Along the way to becoming one of the city's most influential figures, politically wired attorney Willie Shepherd bullied, belittled, lied, and then some. And his fellow partners at Kamlet Shepherd & Reichert failed to stop him until two junior attorneys took a stand.
V. "STIR THE POT"
During the convention, one of assistant Stephanie Estabrook's many tasks was to manage Shepherd's allocation of VIP tickets in accordance with his wishes. Managing and bartering the finite number of tickets and reconciling it all with Shepherd's expectations, according to former staffers, was nearly impossible. Estabrook was not only responsible for most of that, but Shepherd also demanded that she hold his credentials and come running whenever he needed them.
The night of Obama's acceptance speech at Invesco Field at Mile High, Shepherd became irate that Estabrook did not get his credentials to him soon enough, even though, as Shepherd had ordered, she had been busy escorting a VIP through security. That evening, in front of a gathering of guests, Shepherd told Estabrook she was dumb and that it wasn't working out. He fired her. The next day, Friday, Estabrook went to the home of the firm's marketing manager, Terri Taylor, with whom she had been working closely, looking for support. As Estabrook informed Taylor about what had happened, one of them inadvertently called Shepherd from Estabrook's mobile phone. Shepherd overheard part of their conversation, and within a couple of days, Taylor, too, was no longer with KSR.
Shepherd's blow ups with Estabrook and Taylor became the stuff of legend at KSR, and, according to several of the firm's former attorneys and employees, unnerved the staff. Staks and Almon weren't sure if these developments made it a better or worse time to come forward. Then, the situation changed for the worse. Staks noticed that Shepherd had apparently falsified his biography on the KSR website. As far as Staks and Almon could tell, Shepherd was mischaracterizing his work experience.
There was more. Shepherd attempted to undermine one of his own clients, or so it seemed to Staks and Almon. CBS Outdoor, one of the region's largest outdoor advertising companies, was fending off a competitor's challenge to CBS' claims to some of its long-held billboards. The competitor alleged that CBS' city-approved permits to 27 signs, worth some $2.2 million in annual revenue, were out of order. In a meeting in September 2008, at which Staks was present, CBS Outdoor executive Dan Scherer discussed with Shepherd resolving the issue. Shepherd suggested calling the city and asking them to check the permits.
Scherer, as Staks would recall, was adamant that he "did not want to wake the sleeping giant," meaning he did not want such a call to be placed to the city, and Shepherd agreed KSR would explore other strategies. Nevertheless, the next day, according to Staks, Shepherd directed him to call the city agency and have the permits examined.
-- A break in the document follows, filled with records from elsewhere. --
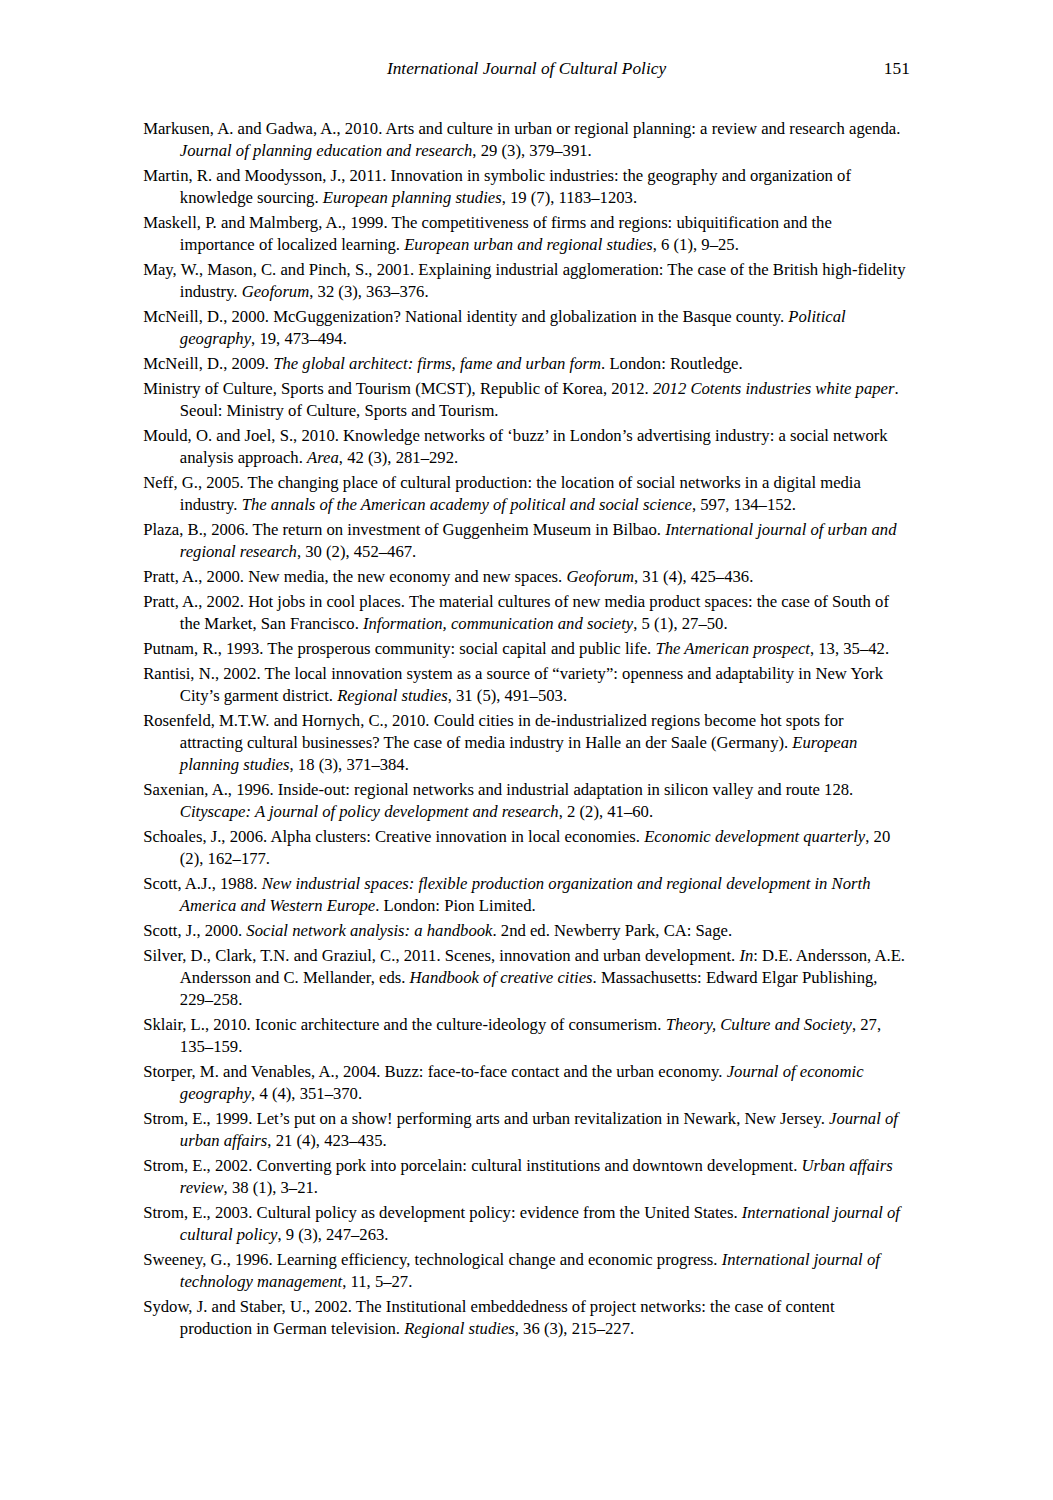International Journal of Cultural Policy 151
Markusen, A. and Gadwa, A., 2010. Arts and culture in urban or regional planning: a review and research agenda. Journal of planning education and research, 29 (3), 379–391.
Martin, R. and Moodysson, J., 2011. Innovation in symbolic industries: the geography and organization of knowledge sourcing. European planning studies, 19 (7), 1183–1203.
Maskell, P. and Malmberg, A., 1999. The competitiveness of firms and regions: ubiquitification and the importance of localized learning. European urban and regional studies, 6 (1), 9–25.
May, W., Mason, C. and Pinch, S., 2001. Explaining industrial agglomeration: The case of the British high-fidelity industry. Geoforum, 32 (3), 363–376.
McNeill, D., 2000. McGuggenization? National identity and globalization in the Basque county. Political geography, 19, 473–494.
McNeill, D., 2009. The global architect: firms, fame and urban form. London: Routledge.
Ministry of Culture, Sports and Tourism (MCST), Republic of Korea, 2012. 2012 Cotents industries white paper. Seoul: Ministry of Culture, Sports and Tourism.
Mould, O. and Joel, S., 2010. Knowledge networks of ‘buzz’ in London’s advertising industry: a social network analysis approach. Area, 42 (3), 281–292.
Neff, G., 2005. The changing place of cultural production: the location of social networks in a digital media industry. The annals of the American academy of political and social science, 597, 134–152.
Plaza, B., 2006. The return on investment of Guggenheim Museum in Bilbao. International journal of urban and regional research, 30 (2), 452–467.
Pratt, A., 2000. New media, the new economy and new spaces. Geoforum, 31 (4), 425–436.
Pratt, A., 2002. Hot jobs in cool places. The material cultures of new media product spaces: the case of South of the Market, San Francisco. Information, communication and society, 5 (1), 27–50.
Putnam, R., 1993. The prosperous community: social capital and public life. The American prospect, 13, 35–42.
Rantisi, N., 2002. The local innovation system as a source of “variety”: openness and adaptability in New York City’s garment district. Regional studies, 31 (5), 491–503.
Rosenfeld, M.T.W. and Hornych, C., 2010. Could cities in de-industrialized regions become hot spots for attracting cultural businesses? The case of media industry in Halle an der Saale (Germany). European planning studies, 18 (3), 371–384.
Saxenian, A., 1996. Inside-out: regional networks and industrial adaptation in silicon valley and route 128. Cityscape: A journal of policy development and research, 2 (2), 41–60.
Schoales, J., 2006. Alpha clusters: Creative innovation in local economies. Economic development quarterly, 20 (2), 162–177.
Scott, A.J., 1988. New industrial spaces: flexible production organization and regional development in North America and Western Europe. London: Pion Limited.
Scott, J., 2000. Social network analysis: a handbook. 2nd ed. Newberry Park, CA: Sage.
Silver, D., Clark, T.N. and Graziul, C., 2011. Scenes, innovation and urban development. In: D.E. Andersson, A.E. Andersson and C. Mellander, eds. Handbook of creative cities. Massachusetts: Edward Elgar Publishing, 229–258.
Sklair, L., 2010. Iconic architecture and the culture-ideology of consumerism. Theory, Culture and Society, 27, 135–159.
Storper, M. and Venables, A., 2004. Buzz: face-to-face contact and the urban economy. Journal of economic geography, 4 (4), 351–370.
Strom, E., 1999. Let’s put on a show! performing arts and urban revitalization in Newark, New Jersey. Journal of urban affairs, 21 (4), 423–435.
Strom, E., 2002. Converting pork into porcelain: cultural institutions and downtown development. Urban affairs review, 38 (1), 3–21.
Strom, E., 2003. Cultural policy as development policy: evidence from the United States. International journal of cultural policy, 9 (3), 247–263.
Sweeney, G., 1996. Learning efficiency, technological change and economic progress. International journal of technology management, 11, 5–27.
Sydow, J. and Staber, U., 2002. The Institutional embeddedness of project networks: the case of content production in German television. Regional studies, 36 (3), 215–227.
Staks, as he would recall, asked Shepherd for clarification: did Shepherd want him, despite the client's comments, to call the city? Shepherd said to Staks, "I am telling you to stir the pot." There was no other reason for Shepherd to directly go against the client's wishes, as far as the associate could tell, other than to drum up billable hours. Staks turned to Almon, who told him what he already believed to be the case: Under these circumstances—a permitting issue—the firm had an ethical and professional obligation to follow the client's wishes.
Together, the two attorneys decided that Staks would not act on Shepherd's directive; instead he would e-mail Shepherd and ask him if he was certain he wanted the associate to ignore what Scherer had said. If Shepherd would confirm this in writing, that would add to what Staks and Almon regarded as a body of evidence they planned to take to the senior partners. On September 17, 2008, at 1:01 p.m., Staks sent Shepherd an e-mail with the subject heading "Stirring the pot," asking him to confirm the order. Weeks passed without a response.
The craziness of it all, Staks and Almon now believed, had to be addressed, and the two attorneys decided it was time to talk to another senior partner. That September, Almon went to equity partner Ray Gifford. Both Almon and Staks regarded Gifford as an upstanding attorney and a good guy. They knew also that Gifford was a close friend of Lee Reichert. Their families had shared a condo in Winter Park, and Reichert had persuaded Gifford to join KSR. In talking to Gifford, Almon figured, she could diplomatically communicate her concerns to Reichert. Gifford was deeply troubled by what he heard, and that same day set up an off-campus meeting with the two junior attorneys, himself, and Lee Reichert.